Dicen las gentes isleñas que, a partir de aquel momento, empezaron a soplar unos ardientes vientos, procedentes del desierto del Sáhara. La tierra de la isla y sus flores comenzaron a marchitarse, convirtiendo Fuerteventura en un esqueleto agonizante, que según la maldición de Laurinaga, acabará por desaparecer.

Los antiguos canarios

Estatuas de guanches en una plaza de Tenerife
Los guanches tenían dioses propios. | Shutterstock

Los aborígenes de las islas, también conocidos como “antiguos canarios” o mayoritariamente “guanches”, engloban a los diversos pueblos de origen bereber que habitaban las islas Canarias antes de la colonización castellana en el siglo XV. En el momento de la conquista, Fuerteventura estaba dividida en dos cantones guanches. Maxorata, al norte, estaba gobernada por Guize y Jandía, al sur, quedaba regida por Ayoze. Los territorios de ambas tribus estaban separados por una muralla de la que aún se conservan vestigios en el istmo de la Pared.

Los guanches tenían dioses propios, eran distintos en cada isla, pero tenían conceptos comunes.

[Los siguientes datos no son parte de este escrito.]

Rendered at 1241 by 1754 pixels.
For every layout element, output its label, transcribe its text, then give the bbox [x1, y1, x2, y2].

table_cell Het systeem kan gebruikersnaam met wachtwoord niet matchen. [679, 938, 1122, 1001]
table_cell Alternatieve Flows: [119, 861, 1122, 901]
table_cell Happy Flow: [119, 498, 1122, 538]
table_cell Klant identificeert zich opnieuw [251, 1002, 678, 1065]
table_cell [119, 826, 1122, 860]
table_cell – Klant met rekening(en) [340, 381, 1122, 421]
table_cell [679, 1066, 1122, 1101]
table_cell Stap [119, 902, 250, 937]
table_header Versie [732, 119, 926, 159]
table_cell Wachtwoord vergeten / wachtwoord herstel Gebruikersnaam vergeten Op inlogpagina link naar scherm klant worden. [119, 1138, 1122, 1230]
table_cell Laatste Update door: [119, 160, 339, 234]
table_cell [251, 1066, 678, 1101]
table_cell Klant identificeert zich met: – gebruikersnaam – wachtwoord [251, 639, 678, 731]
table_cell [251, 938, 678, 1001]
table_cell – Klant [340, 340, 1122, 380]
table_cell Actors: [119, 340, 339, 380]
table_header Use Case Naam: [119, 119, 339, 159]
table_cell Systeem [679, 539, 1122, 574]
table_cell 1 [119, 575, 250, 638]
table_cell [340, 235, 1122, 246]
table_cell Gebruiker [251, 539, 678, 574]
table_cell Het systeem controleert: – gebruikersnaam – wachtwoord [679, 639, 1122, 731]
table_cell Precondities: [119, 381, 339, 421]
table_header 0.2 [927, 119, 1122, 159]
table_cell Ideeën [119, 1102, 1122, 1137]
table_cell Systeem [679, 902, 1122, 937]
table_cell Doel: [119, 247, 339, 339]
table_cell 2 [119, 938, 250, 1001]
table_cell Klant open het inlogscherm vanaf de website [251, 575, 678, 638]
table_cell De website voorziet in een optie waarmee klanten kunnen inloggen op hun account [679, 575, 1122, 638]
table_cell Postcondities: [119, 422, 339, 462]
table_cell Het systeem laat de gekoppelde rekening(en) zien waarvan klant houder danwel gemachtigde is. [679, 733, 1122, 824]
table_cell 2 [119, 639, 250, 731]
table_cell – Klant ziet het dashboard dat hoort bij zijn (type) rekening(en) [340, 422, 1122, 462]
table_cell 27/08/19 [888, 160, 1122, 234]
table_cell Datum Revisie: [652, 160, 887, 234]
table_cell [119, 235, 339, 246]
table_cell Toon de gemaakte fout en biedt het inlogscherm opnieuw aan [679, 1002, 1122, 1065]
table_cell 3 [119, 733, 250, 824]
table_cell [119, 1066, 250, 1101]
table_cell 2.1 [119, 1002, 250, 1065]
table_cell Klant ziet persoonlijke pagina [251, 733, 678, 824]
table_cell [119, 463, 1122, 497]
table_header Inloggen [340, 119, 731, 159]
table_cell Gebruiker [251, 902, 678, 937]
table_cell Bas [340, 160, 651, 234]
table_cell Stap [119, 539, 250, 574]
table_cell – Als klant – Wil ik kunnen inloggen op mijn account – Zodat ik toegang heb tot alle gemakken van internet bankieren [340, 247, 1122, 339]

La principal fiesta religiosa de los antiguos canarios era el Beñesmer o fiesta de la cosecha. En Fuerteventura, adoraban a la montaña de Tindaya, donde se ofrecían presentes en un culto de tipo solar. También se han hallado en esta montaña una serie de grabados rupestres, los llamados podomorfos. Sea como fuere, su folclore sigue vivo en leyendas como la de este artículo, que condena a esta peculiar isla.